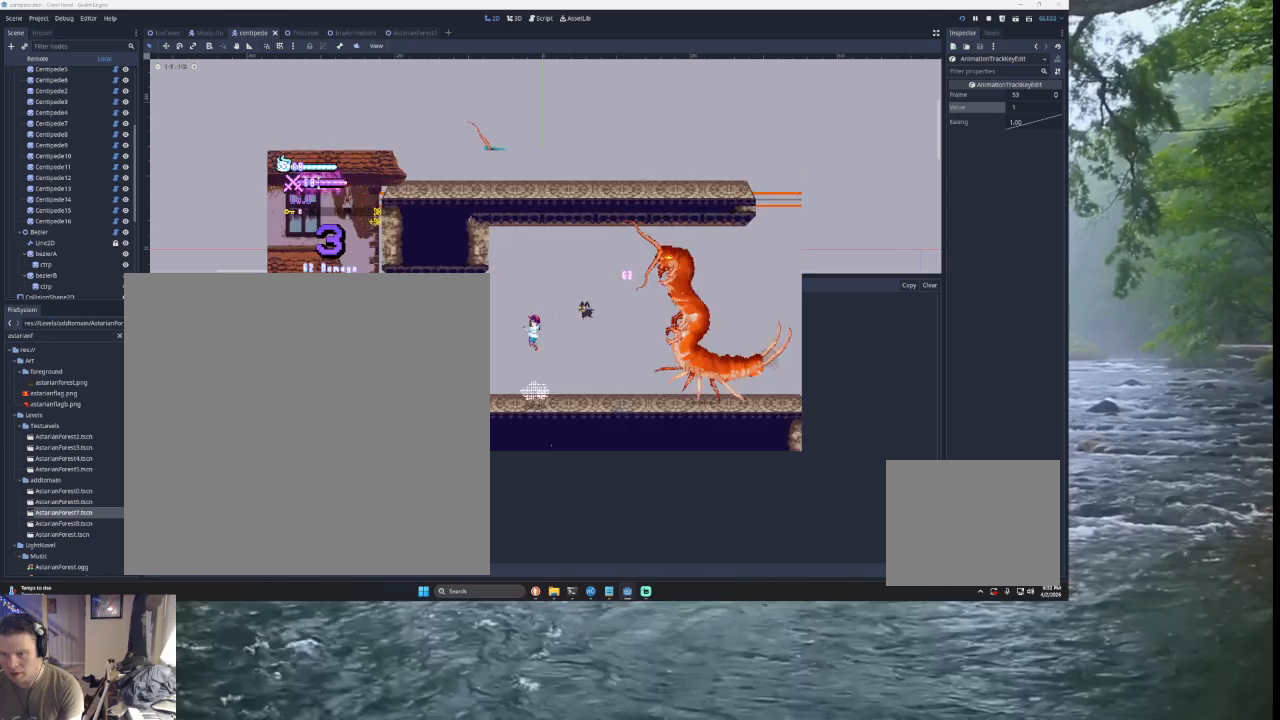
{"buttons": ["TRIANGLE"], "left_stick": "left", "right_stick": "center", "events": [[33, "TRIANGLE", "up"], [67, "left_stick", "right"], [100, "TRIANGLE", "down"], [200, "SQUARE", "down"], [433, "SQUARE", "up"], [467, "left_stick", "left"]]}
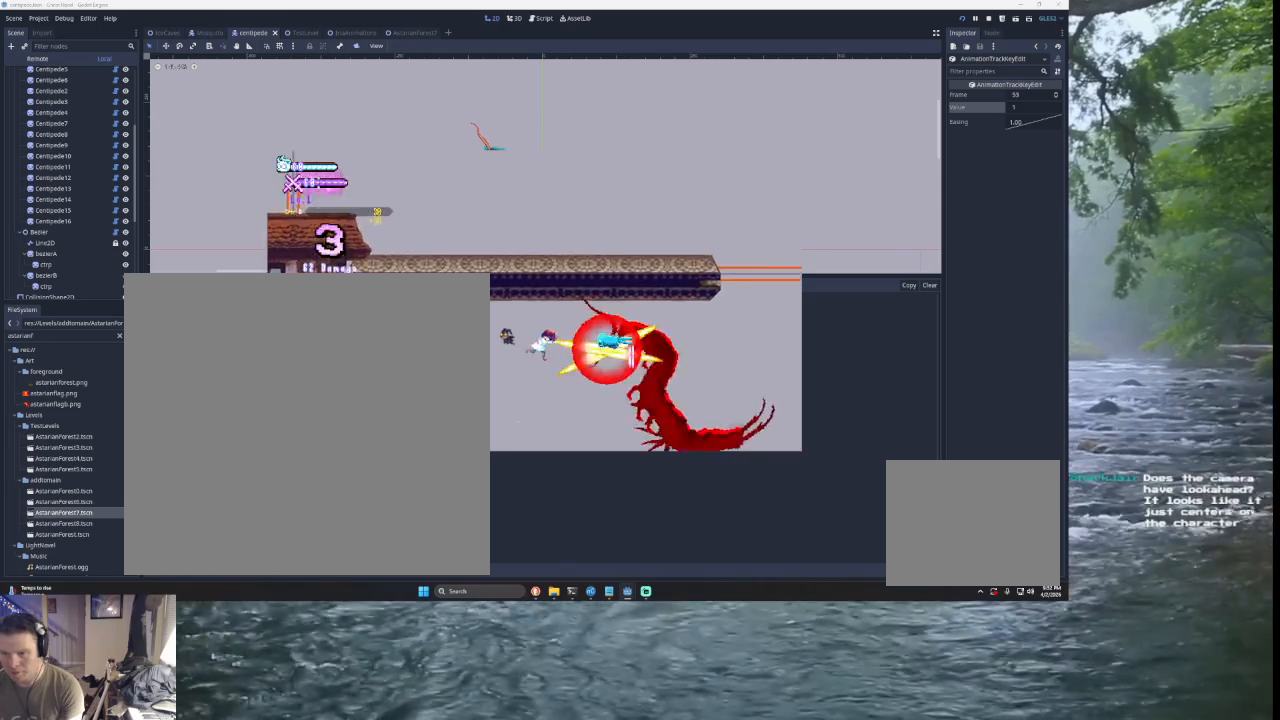
{"buttons": [], "left_stick": "left", "right_stick": "center", "events": [[33, "TRIANGLE", "up"]]}
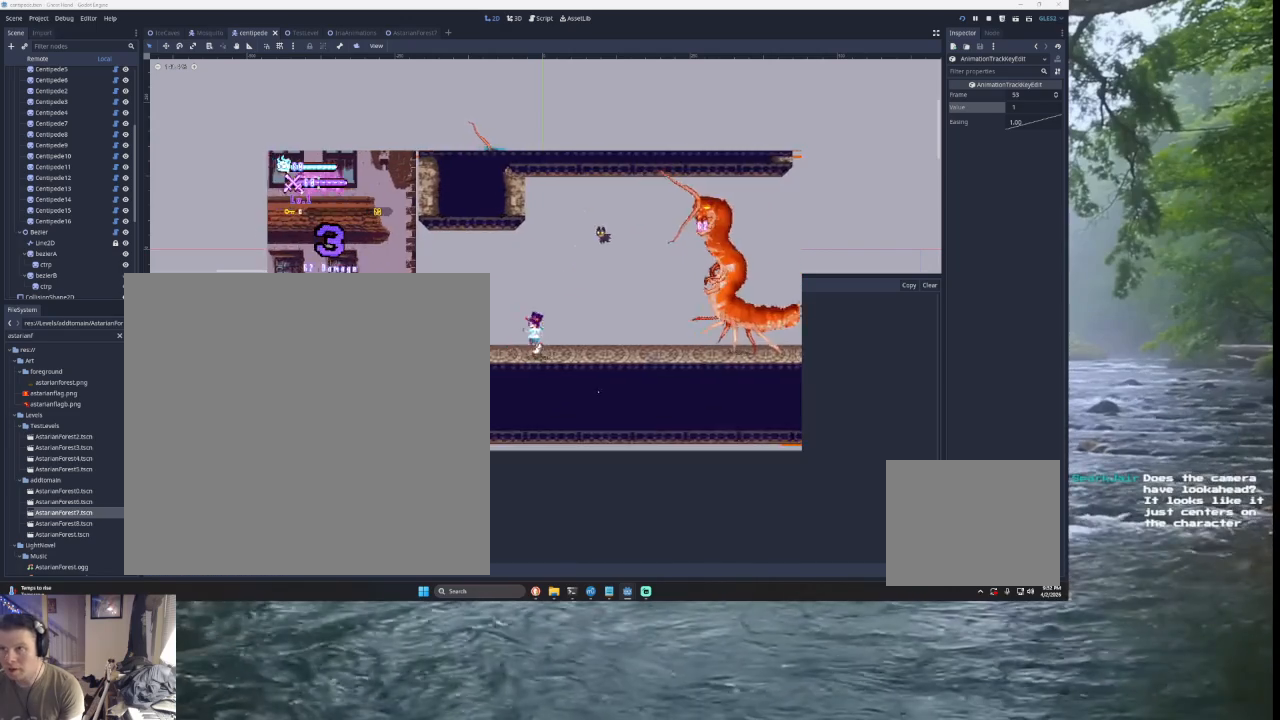
{"buttons": [], "left_stick": "left", "right_stick": "center", "events": []}
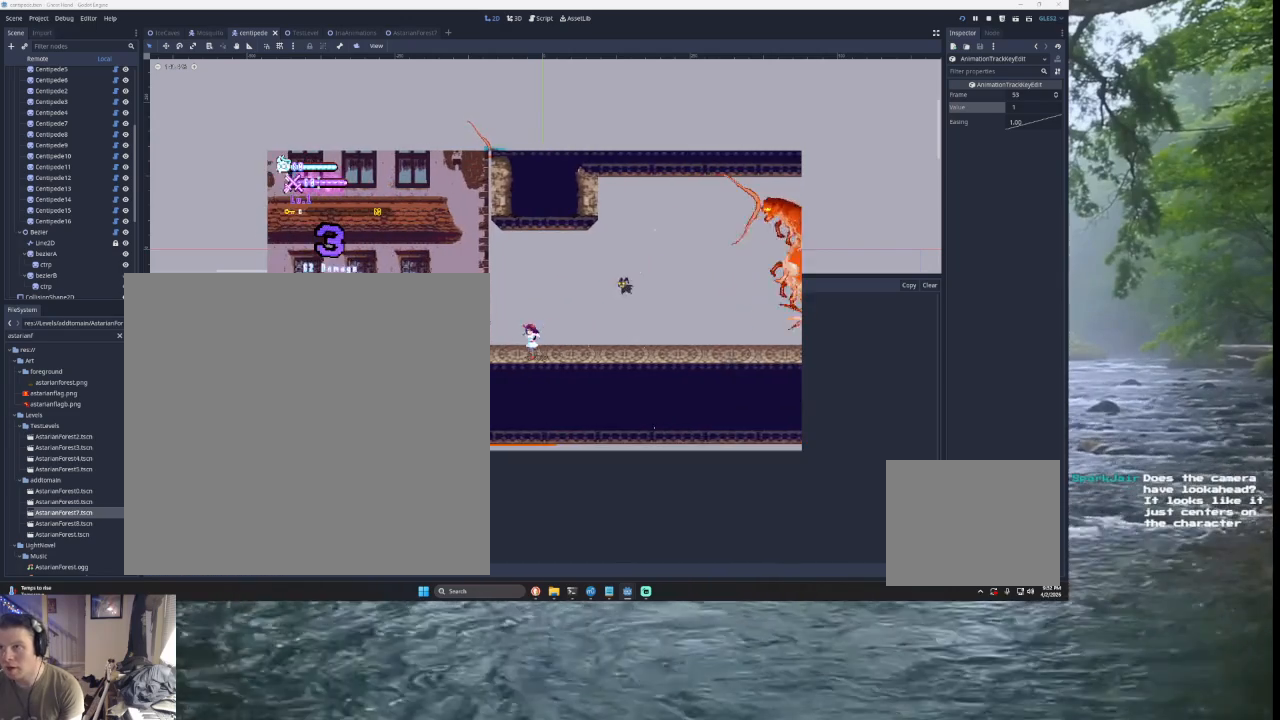
{"buttons": [], "left_stick": "center", "right_stick": "center", "events": [[100, "left_stick", "center"]]}
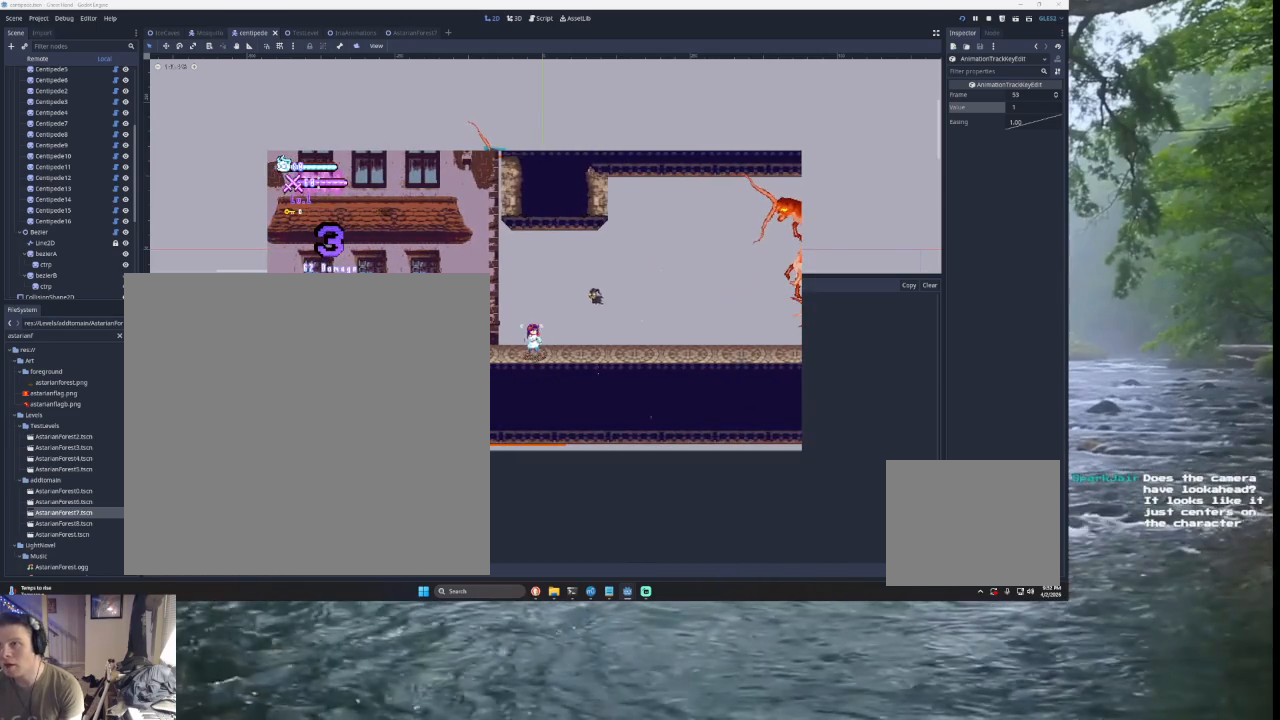
{"buttons": [], "left_stick": "center", "right_stick": "center", "events": [[167, "left_stick", "left"], [333, "left_stick", "center"]]}
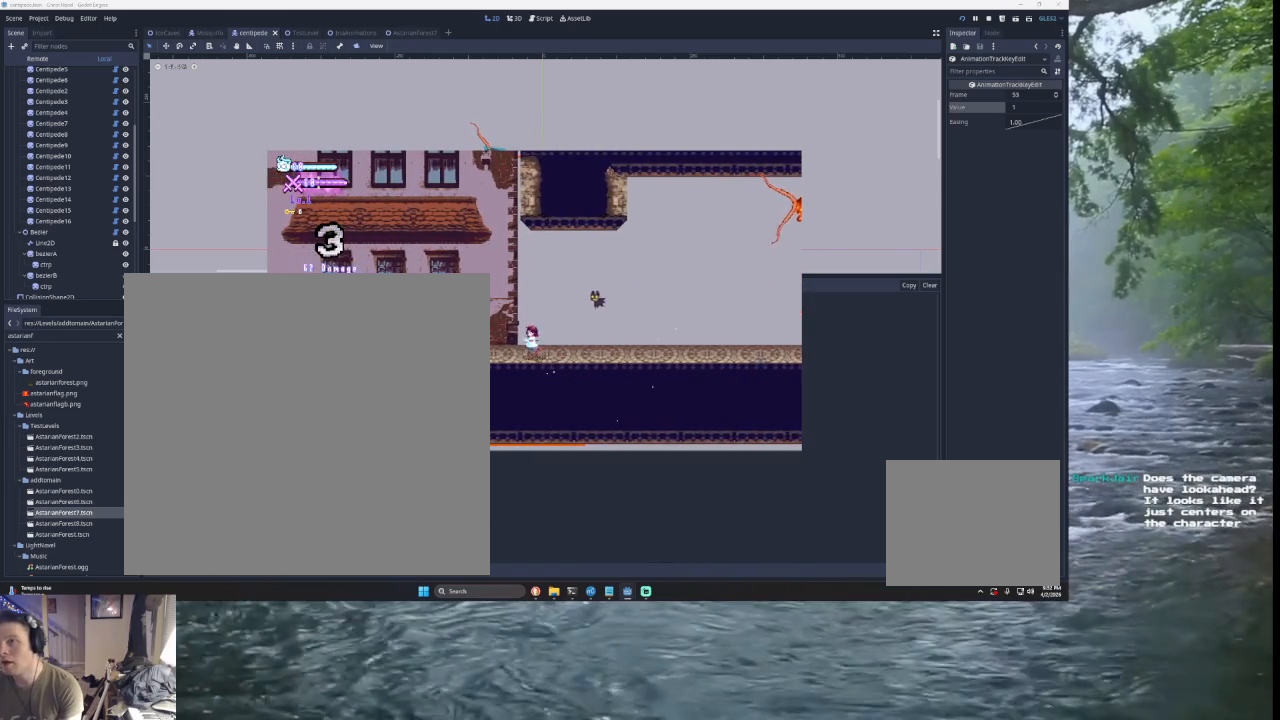
{"buttons": [], "left_stick": "left", "right_stick": "center", "events": [[400, "left_stick", "left"]]}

_Your instructions_
Copy all the records above exactly, but leave out the pictures.

_Exercise result_
{"buttons": ["TRIANGLE"], "left_stick": "left", "right_stick": "center", "events": [[33, "TRIANGLE", "up"], [67, "left_stick", "right"], [100, "TRIANGLE", "down"], [200, "SQUARE", "down"], [433, "SQUARE", "up"], [467, "left_stick", "left"]]}
{"buttons": [], "left_stick": "left", "right_stick": "center", "events": [[33, "TRIANGLE", "up"]]}
{"buttons": [], "left_stick": "left", "right_stick": "center", "events": []}
{"buttons": [], "left_stick": "center", "right_stick": "center", "events": [[100, "left_stick", "center"]]}
{"buttons": [], "left_stick": "center", "right_stick": "center", "events": [[167, "left_stick", "left"], [333, "left_stick", "center"]]}
{"buttons": [], "left_stick": "left", "right_stick": "center", "events": [[400, "left_stick", "left"]]}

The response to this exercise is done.